Mais le «français» génère aussi des difficultés particulières ; dans certaines classes, elles vont s’ajouter à ce je ne sais quoi qui fait que ça passe mal, que la classe et l’enseignant se crispent, chacun renvoyant l’autre à ses insuffisances.
Autour de la lecture, souvent. «Trop longs, trop difficiles, les textes que vous donnez à lire. Je n’y comprends rien. Non, je n’ai pas trouvé la réponse à la question. Non, je n’ai pas lu les quinze pages demandées, je me suis arrêté à la deuxième, je ne savais plus qui était qui. Trop de personnages. Et d’ailleurs, j’ai oublié mon livre.»
Autour de l’écriture. «Je n’ai pas d’idées, c’est pas de ma faute. On n’est pas des écrivains. Se mettre à la place d’un personnage, mais je ne sais pas, moi. Vous nous donnez des choses trop dures. Ma mère n’a pas compris le sujet non plus.»
Autour du travail sur la langue. «Pourquoi vous nous faites pas copier des leçons ? L’an passé, c’était pas comme ça, on avait des interros de conjugaison, c’était bien». Et ce qui n’est qu’expression ponctuelle de quelques élèves comme alibi à une absence de travail intellectuel peut verser dans le mécontentement généralisé et perturber largement les séquences didactiques si rigoureuses préparées, les progressions prévues et les dispositifs ingénieux.
En fait, il est probable que le français cristallise bien des difficultés, si l’on veut bien lui donner tout son rôle et ne pas se contenter de la facilité des exercices mécaniques en renonçant aux exigences.
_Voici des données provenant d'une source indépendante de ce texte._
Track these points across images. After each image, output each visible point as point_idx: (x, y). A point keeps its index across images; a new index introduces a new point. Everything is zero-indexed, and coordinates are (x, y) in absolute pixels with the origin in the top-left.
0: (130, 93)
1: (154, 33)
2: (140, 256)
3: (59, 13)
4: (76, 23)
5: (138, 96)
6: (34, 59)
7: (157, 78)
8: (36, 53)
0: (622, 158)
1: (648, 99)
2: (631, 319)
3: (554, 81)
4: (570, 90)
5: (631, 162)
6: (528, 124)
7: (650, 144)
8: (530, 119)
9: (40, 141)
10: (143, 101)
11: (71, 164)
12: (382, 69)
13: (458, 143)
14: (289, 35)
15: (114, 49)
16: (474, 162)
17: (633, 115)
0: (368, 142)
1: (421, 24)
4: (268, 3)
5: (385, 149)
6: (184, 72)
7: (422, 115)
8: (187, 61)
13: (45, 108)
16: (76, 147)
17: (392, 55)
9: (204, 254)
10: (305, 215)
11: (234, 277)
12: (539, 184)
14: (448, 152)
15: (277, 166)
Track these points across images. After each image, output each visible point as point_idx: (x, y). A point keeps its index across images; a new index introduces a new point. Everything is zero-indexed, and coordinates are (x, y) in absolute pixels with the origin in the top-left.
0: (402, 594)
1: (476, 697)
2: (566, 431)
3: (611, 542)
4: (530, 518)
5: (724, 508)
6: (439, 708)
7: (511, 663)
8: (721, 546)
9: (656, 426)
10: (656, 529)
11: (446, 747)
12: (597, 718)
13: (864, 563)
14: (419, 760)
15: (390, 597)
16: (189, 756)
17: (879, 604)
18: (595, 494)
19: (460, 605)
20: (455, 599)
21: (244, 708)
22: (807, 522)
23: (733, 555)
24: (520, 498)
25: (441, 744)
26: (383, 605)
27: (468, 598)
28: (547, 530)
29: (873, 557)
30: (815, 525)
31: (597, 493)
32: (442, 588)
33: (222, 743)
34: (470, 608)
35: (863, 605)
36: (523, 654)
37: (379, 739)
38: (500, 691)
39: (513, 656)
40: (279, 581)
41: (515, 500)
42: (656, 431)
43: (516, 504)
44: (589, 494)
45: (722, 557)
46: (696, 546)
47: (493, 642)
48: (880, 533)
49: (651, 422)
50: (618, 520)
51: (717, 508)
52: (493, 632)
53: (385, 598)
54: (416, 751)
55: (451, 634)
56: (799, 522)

Par exemple, la lecture, c’est comme se lancer à vélo : on a beau encourager, tenir la selle, blaguer, montrer l’exemple du copain tout content de savoir faire, il y a un moment où c’est à chacun de se lancer, seul avec sa tête et son corps, avec ses ressources et celles du matériau qui lui est donné. Un texte, c’est une rivière à traverser.
Et certains élèves, au moment de se lancer, reculent, veulent contourner, cherchent des stratégies pour échapper à cette «peur d’apprendre» trop mal connue des enseignants. S’ils sont quelques-uns dans une classe et sont bien écoutés par d’autres, la situation devient difficile.
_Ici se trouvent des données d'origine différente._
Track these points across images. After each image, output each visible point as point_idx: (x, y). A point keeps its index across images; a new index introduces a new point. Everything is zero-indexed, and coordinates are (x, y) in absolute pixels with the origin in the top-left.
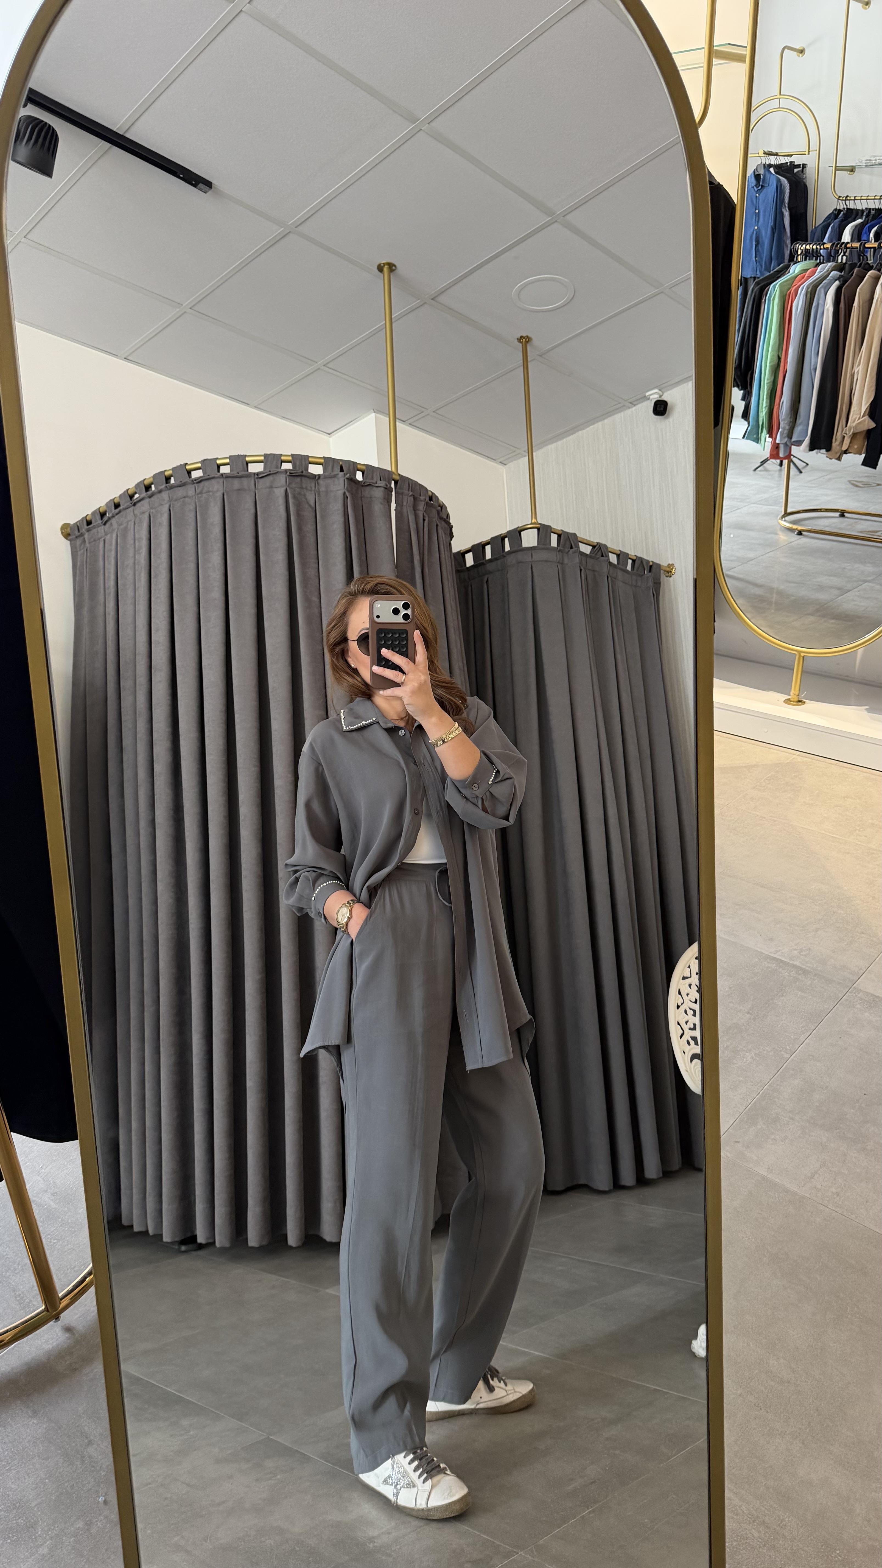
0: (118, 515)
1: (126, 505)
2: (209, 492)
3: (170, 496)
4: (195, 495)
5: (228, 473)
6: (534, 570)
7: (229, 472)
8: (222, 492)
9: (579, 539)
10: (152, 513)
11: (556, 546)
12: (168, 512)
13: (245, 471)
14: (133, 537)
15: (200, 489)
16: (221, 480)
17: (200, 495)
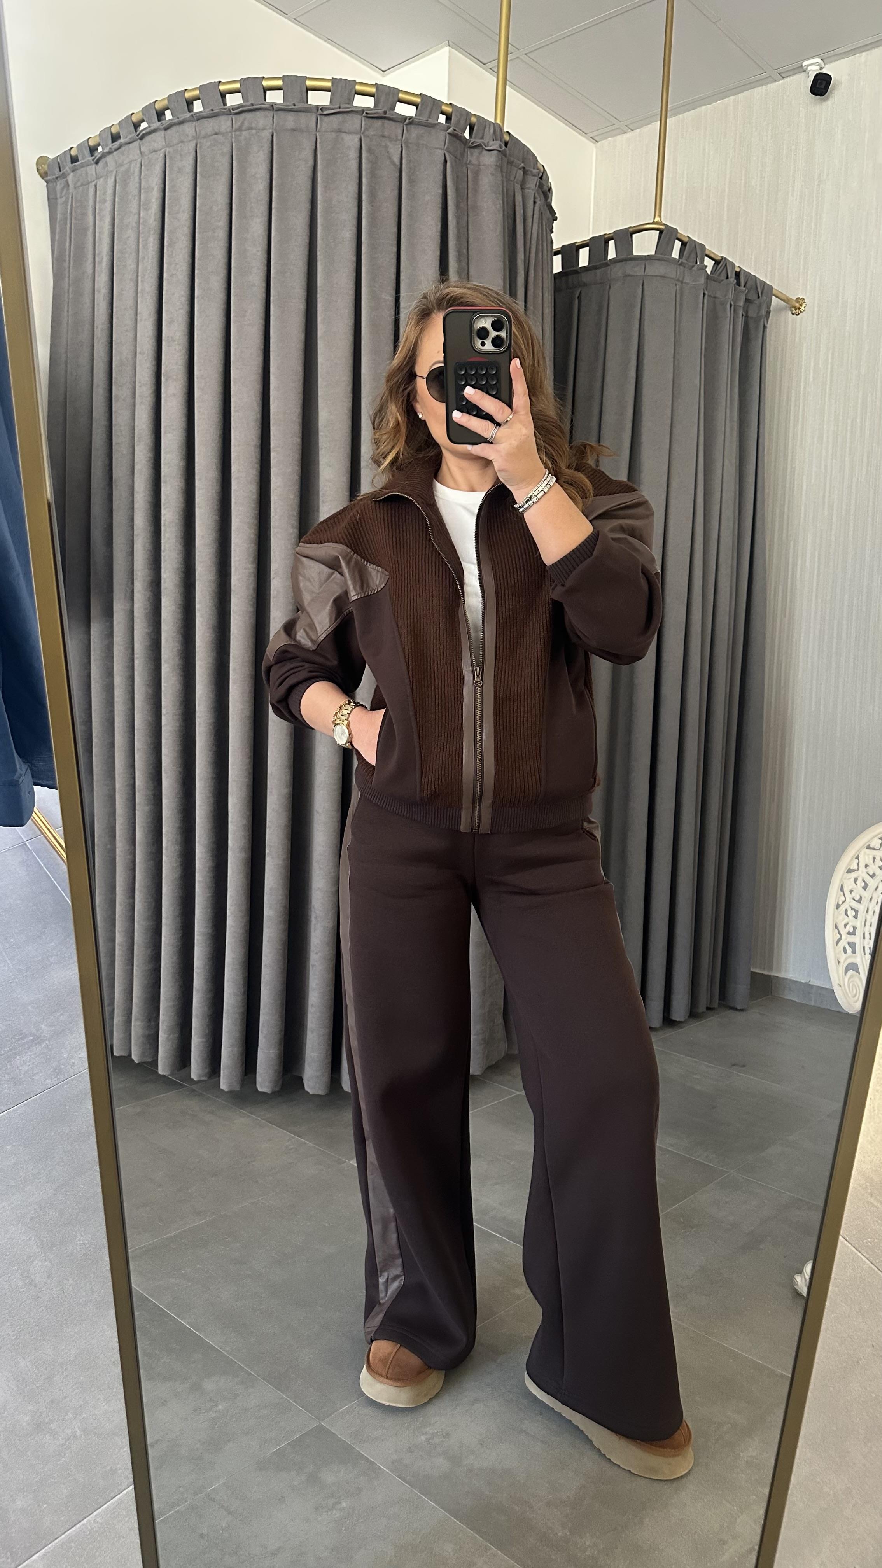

En écriture, on débloque bien des crispations en pratiquant les réécritures successives, mais l’argument peut se retourner : «quoi, j’ai écrit deux pages et il faut que je retravaille encore ça ?»
La solution serait-elle dans le projet qui donne du sens et fédère les apprentissages ? Sur le fond, plutôt oui, mais ce n’est pas si simple. Dans telle quatrième, avec seulement un tout petit nombre d’élèves motivés et dynamiques et quelques perturbateurs entrainant facilement les autres, on renonce au projet de petite brochure de poèmes écrits par eux-mêmes, qui à priori les intéressait, mais ce n’est pas un abandon complet, car on affiche quand même un florilège de textes écrits péniblement à partir de structures communes, en veillant bien à valoriser les productions (souvent collectives) d’élèves parfois très agités, mais fiers de voir «leur» texte sur le panneau au fond de la classe.
Dans une autre classe, c’est un embryon de travail d’équipe, y compris pour évaluer ensemble au fil des semaines le «comportement» qui permet de mener à bien un ambitieux travail de théâtre et d’écriture, mais où on combine les sanctions (jusqu’à retirer certains élèves des aspects publics du projet) et la nécessaire motivation qui conduit à de belles réussites.
Bref, si on veut tenir l’objectif de l’exigence intellectuelle, du projet au long cours, de l’apprentissage de l’autonomie, tout en se battant pour que chaque élève, d’où qu’il parte, se (re)mette à apprendre, il faut être conscient qu’on va parfois vers des conflits. Et ne pas renoncer, inventer des stratégies, sans garantie de résultats visibles, surtout dans le court terme.